PSİKOLOJİ VE DİN
Carl Gustav Jung
Derleyen: İzzet Erş
- Din, dinin yaratıcısı olmaktan daha çok onun bir kurbanı durumundaki insan öznesini kavrar ve kontrolü altına alır.
- Tıp bilimi psişik şeylerden hiç hoşlanmaz - ona göre, beden ya hastadır ya da hiç sorunu yoktur.
- Maddeci bir önyargıya göre, psike, beyindeki organik süreçlerin fenomenler üstü bir yan ürünüdür sadece. Her psişik rahatsızlığın kökeni, organik ya da fiziksel olmak zorundadır ve eğer tanı konulamıyorsa bu durum, sadece tanı araçlarımızın yetersizliğinin bir sonucudur.

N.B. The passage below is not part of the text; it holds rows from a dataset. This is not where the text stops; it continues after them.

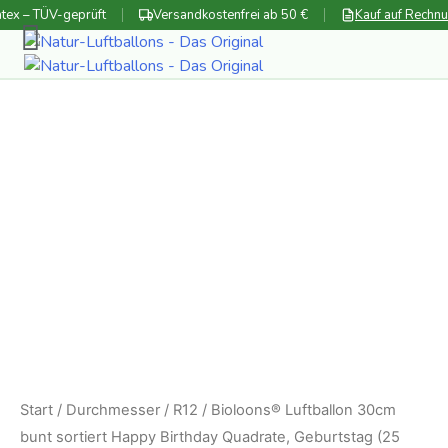
Zum
tex – TÜV-geprüft
Versandkostenfrei ab 50 €
Kauf auf Rechn
Inhalt
springen
Start
/
Durchmesser
/
R12
/ Bioloons® Luftballon 30cm
bunt sortiert Happy Birthday Quadrate, Geburtstag (25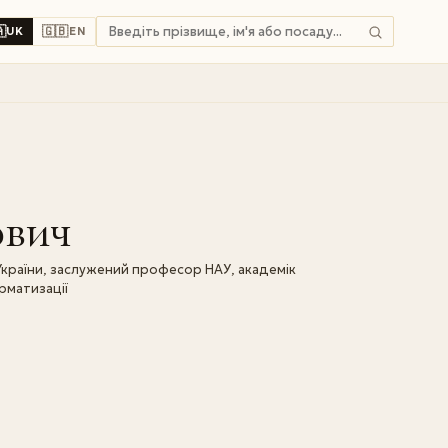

- Var olmanın sadece fiziksel bir biçimde olabileceği varsayımı, neredeyse gülünç bir önyargıdır. Aslına bakılırsa, yakından bildiğimiz tek varoluş biçimi, psişiktir. Tam tersine şunu da söyleyebiliriz: fiziksel varoluş sadece çıkarımsaldır (inference), çünkü ancak duyularımızın bize ilettiği psişik imgeleri (imajları) algıladığımız sürece madde hakkında bilgi sahibi olabiliriz.
- İnsan psike'sini sadece kişiyi ilgilendiren bir konu olarak ele almak ve tümüyle kişisel bir bakış açısıyla açıklamak ölümcül bir hatadır.

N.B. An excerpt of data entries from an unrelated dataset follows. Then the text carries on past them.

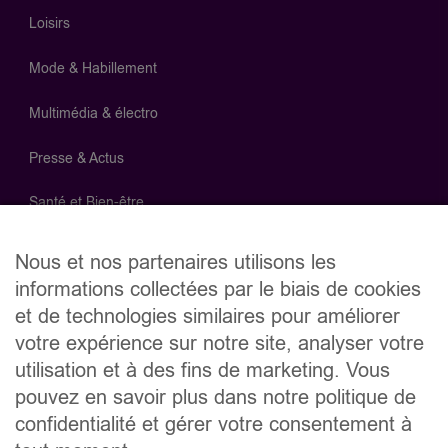
Loisirs
Mode & Habillement
Multimédia & électro
Presse & Actus
Santé et Bien-être
Supermarchés
Nous et nos partenaires utilisons les
informations collectées par le biais de cookies
Télécom
et de technologies similaires pour améliorer
votre expérience sur notre site, analyser votre
Recevez toute l'actualité InPromo
utilisation et à des fins de marketing. Vous
Soyez informé des meilleures promotions en avant-première
pouvez en savoir plus dans notre politique de
en vous inscrivant à la newsletter InPromo vum LuxPost.
confidentialité et gérer votre consentement à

- Protestanlık, kilisenin dikkatle ördüğü birçok duvarı yıkınca, derhal kişisel vahiylerin parçalanmaya ve mezheplere yol açan etkileriyle karşı karşıya kalmaya başladı. Bu dogmatik parmaklık kırılır kırılmaz ve ritüeller etkilerini yitirir yitirmez insanoğlu, hem pagan dinlerin hem de Hristiyanlığın temellerini oluşturan dogmanın ritüelin koruması ve rehberliği olmaksızın, içsel deneyimiyle yüz yüze geldi.
- Bilinç, düzenli şekilde uyku tarafından bölünmesine rağmen, süreklilik taşır, bu nedenle bilinçdışı sürecin de süreklilik göstermesi olasıdır, hatta bilinçdışı, bilinç düzeyinden belki de daha fazla süreklidir. Deneyimlerim, her durumda, şu olasılığı desteklemektedir: rüyalar, bilinçdışı olayların oluşturduğu bir zincirin görünür halkalarıdır."
- Dogma, deneyimi reddeden bir yoldur.
- İnsan düşünce üretmeyi öğrenmeden önce, düşünce kendisine gelmişti.